От измерения к восхищению
Умей мы ясно увидеть чудо одного единственного цветка, вся наша жизнь изменилась бы.
Джек Корнфилд[37]
Одно из величайших благодеяний, оказываемых нам болью и потерей, это их замечательная способность придавать всему перспективу и напоминать нам о том, что действительно важно. Я очень глубоко прочувствовала это через год после смерти отчима, когда маме поставили страшный диагноз и дали всего несколько месяцев жизни. Она была здорова и полна жизни и в то время даже не чувствовала себя больной. К уходу Дэна я была готова, но внезапный смертный приговор матери потряс меня до глубины души.
У нас с мамой всегда была тесная душевная связь. Когда она начала угасать, и я осознала, что скоро она покинет свое тело, начало происходить нечто поразительное и почти сверхъестественное. Я начала опосредованно проживать все ее глазами и сердцем, словно она жила мою жизнь вместе со мной, показывая ее мне с точки зрения того, кому осталось провести на планете совсем немного дней.
Помню, как это случилось впервые: я сидела утром у себя во внутреннем дворике и ела персик. И вдруг совершенно неожиданно меня стукнуло, что буквально через неделю другую ее здесь не будет. Она не сможет наслаждаться вкусным, сладким персиком, как наслаждалась всегда. В этот миг я ощутила поедание персика как чудо. Все в этом показалось священным. Я заплакала одновременно от радости быть живой и от горя сознания, что мама вот-вот меня покинет.
После этого день за днем все, что я пробовала на вкус, видела, чувствовала или слышала, я проживала так, словно была собственной матерью. Помню, как шла по берегу океана, чувствуя, как греет лицо солнце и как продувает волосы нежный ветерок, и сознавала, что скоро мама, которая выросла на побережье и обожала океан, больше никогда в этой жизни его не увидит, никогда не вдохнет сладость соленого воздуха, не услышит окликающих ее чаек.
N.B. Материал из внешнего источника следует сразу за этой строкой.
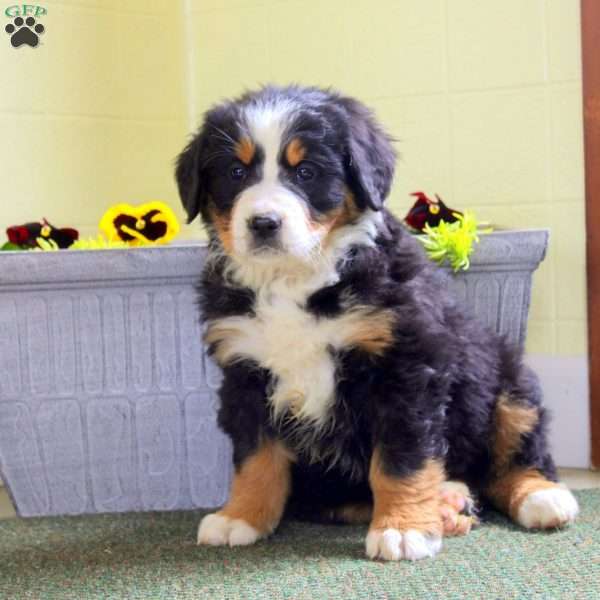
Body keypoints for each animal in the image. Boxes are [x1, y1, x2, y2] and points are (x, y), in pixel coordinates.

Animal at [176, 85, 580, 564]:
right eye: (235, 172)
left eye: (307, 172)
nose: (263, 223)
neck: (295, 281)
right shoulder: (245, 373)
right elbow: (255, 457)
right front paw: (240, 516)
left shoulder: (405, 366)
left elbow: (400, 458)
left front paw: (403, 528)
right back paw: (449, 501)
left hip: (509, 377)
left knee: (514, 452)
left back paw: (539, 496)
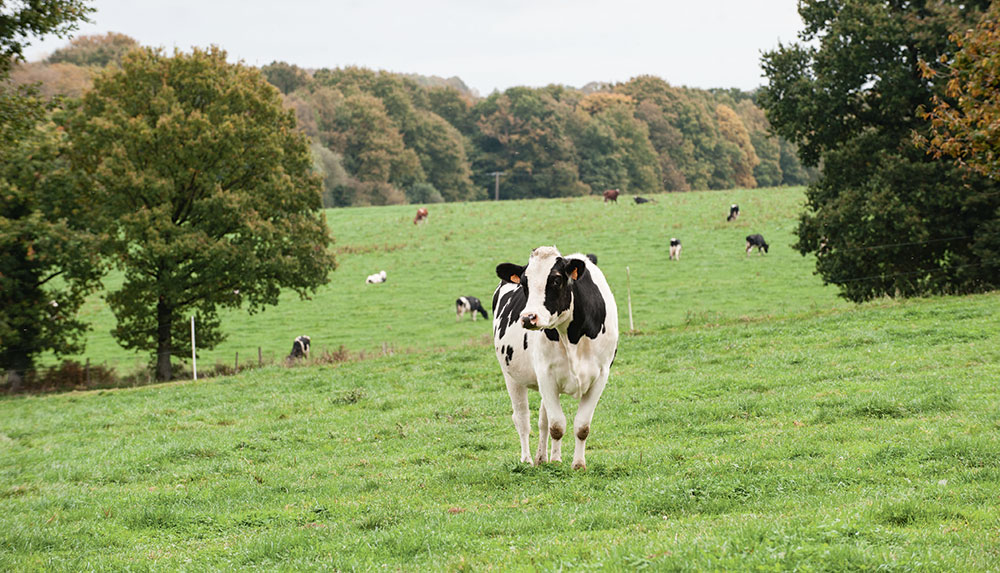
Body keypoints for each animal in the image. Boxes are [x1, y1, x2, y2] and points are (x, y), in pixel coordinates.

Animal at [492, 246, 616, 470]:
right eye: (524, 283)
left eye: (556, 280)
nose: (528, 317)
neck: (573, 335)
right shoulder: (545, 375)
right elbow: (557, 425)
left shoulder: (601, 376)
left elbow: (581, 427)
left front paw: (578, 465)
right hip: (510, 375)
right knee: (522, 419)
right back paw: (528, 459)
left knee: (543, 421)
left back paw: (547, 458)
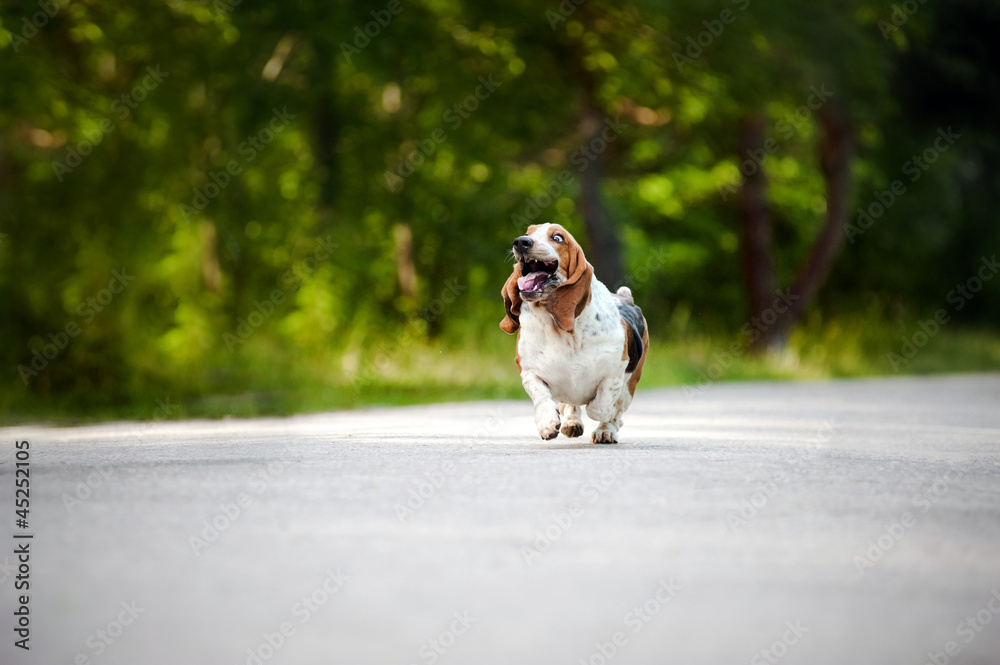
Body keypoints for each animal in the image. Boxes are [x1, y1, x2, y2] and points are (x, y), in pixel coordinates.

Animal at [500, 220, 648, 444]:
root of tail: (625, 297)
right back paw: (571, 423)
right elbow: (542, 396)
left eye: (558, 238)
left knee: (614, 409)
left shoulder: (615, 371)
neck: (563, 331)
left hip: (632, 381)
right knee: (570, 405)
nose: (521, 242)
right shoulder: (529, 370)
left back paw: (606, 431)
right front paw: (547, 423)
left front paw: (605, 418)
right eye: (528, 232)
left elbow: (601, 406)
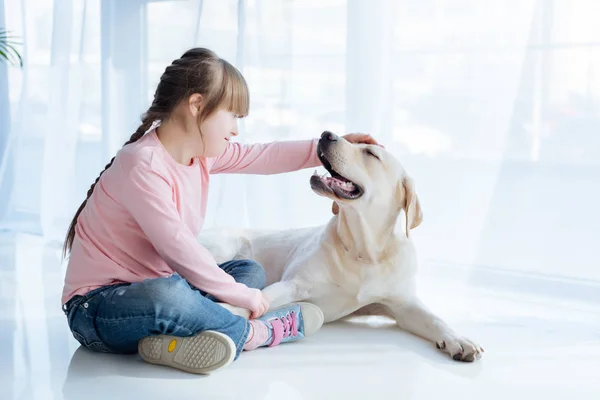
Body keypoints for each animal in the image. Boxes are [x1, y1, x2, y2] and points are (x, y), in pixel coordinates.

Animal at [199, 131, 486, 362]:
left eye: (370, 153)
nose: (327, 134)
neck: (363, 251)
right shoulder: (293, 284)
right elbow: (258, 298)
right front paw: (226, 309)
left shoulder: (402, 304)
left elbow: (434, 317)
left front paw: (459, 339)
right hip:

Помню, как смотрела на растения у себя в саду, обустраивая задний двор как коллекцию пестрых живых самоцветов и сознавала, что скоро моя мама, которая, сколько я себя помню, обожала садоводство, никогда больше не испытает радости погружения рук в землю, нежного высаживания луковиц и семян и поливания их из ее любимой старой лейки.
На протяжении тех душераздирающих недель каждый-прекаждый миг моей жизни изменился. Я всегда пребывала в месте великой милости и благодарности, но теперь, любое мельчайшее переживание возносилось на небывалую высоту и усиливалось мыслью о близкой его утрате. Все казалось волшебным, значительным, драгоценным, и мысль о невозможности пережить это снова была невыносима.